About 17 years ago, the state of Oregon wisely adopted a regulation designed to prevent that sort of thing. It's called the transportation planning rule, and basically it says that if new development is going to substantially increase traffic congestion, cities and/or developers must come up with the cash for highway improvements to mitigate the impact.

The transportation planning rule, among other things, blocked the planned creation of a Wal-Mart "superstore" at the north end of town. The Oregon Department of Transportation insisted that money be found first to pay for road upgrades, including $30 million worth at the worst bottleneck, the Cooley Road - Highway 97 interchange. The city's share would be more than $11 million, and the city doesn't have it.

Now two Republican state legislators, Sen. Chris Telfer of Bend and Rep. John Huffman of The Dalles, want to change the rule. Huffman's proposal is slightly more modest: He wants to eliminate the rule for small cities such as Prineville and Madras. Telfer's idea is to suspend it statewide for five years.

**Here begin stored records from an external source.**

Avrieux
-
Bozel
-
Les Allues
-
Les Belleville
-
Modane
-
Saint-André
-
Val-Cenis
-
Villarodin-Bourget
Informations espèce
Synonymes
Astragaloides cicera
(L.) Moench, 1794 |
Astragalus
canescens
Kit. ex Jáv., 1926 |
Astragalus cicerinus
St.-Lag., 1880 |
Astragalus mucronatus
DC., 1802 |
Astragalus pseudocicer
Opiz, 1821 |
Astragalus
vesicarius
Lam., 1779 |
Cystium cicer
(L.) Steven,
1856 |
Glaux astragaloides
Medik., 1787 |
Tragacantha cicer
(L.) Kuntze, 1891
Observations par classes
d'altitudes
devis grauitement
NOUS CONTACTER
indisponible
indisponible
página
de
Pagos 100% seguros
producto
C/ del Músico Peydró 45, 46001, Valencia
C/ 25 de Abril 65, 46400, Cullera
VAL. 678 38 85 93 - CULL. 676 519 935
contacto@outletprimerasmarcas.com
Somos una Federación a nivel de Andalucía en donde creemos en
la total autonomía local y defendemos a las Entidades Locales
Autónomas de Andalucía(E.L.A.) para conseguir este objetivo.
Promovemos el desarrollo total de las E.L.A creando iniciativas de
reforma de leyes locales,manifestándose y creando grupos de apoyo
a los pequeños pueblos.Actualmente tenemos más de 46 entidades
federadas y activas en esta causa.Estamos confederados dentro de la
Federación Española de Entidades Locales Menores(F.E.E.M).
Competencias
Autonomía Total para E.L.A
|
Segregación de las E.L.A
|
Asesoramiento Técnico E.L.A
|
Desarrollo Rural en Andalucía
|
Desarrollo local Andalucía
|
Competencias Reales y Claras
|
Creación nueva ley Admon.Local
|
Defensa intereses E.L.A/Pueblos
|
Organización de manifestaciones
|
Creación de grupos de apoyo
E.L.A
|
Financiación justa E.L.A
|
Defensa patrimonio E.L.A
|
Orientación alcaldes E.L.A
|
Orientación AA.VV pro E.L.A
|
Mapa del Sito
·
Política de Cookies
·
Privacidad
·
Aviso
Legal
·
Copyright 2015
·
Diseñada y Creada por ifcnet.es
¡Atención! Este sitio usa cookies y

Predictably, Telfer and Huffman say it's all about creating jobs. But most of the jobs created would be either temporary (in construction) or low-wage (such as at Wal-Mart). The damage, in terms of livability, pollution and time wasted sitting in traffic, would be permanent.

But why not give Telfer's five-year-suspension idea a try, at least, and see if it helps pull Bend and the rest of Oregon out of the recession? Simply because there's no way in hell the rule will be brought back once it's gone. It's not hard to predict the rationalizations: The economy still isn't that strong, reinstating the rule would inflict hardship on cities and developers, yada-yada-yada.

Anyway, Bend's economy isn't on the skids because state regulations make development too tough; it's in that lamentable situation because it - and, to a great extent, the entire state's economy - depended too much on the volatile construction industry, and when the real estate bubble went pop there was nothing else to fall back on.

Telfer's and Huffman's idea, in a way, reflects the same sort of reckless buy-now, pay-later mentality that caused the bubble and subsequent disastrous bust. Instead of paying the bill for development as we go, they want to let development proceed full speed ahead now and worry about the tab later, when more development (presumably) will generate more revenue to cover it.

It's a sort of Ponzi scheme, and like all Ponzi schemes it comes to grief sooner or later - as everybody in Bend should have learned by now. The transportation planning rule is simple common sense, and for wanting to scrap it Telfer and Huffman deserve THE BOOT.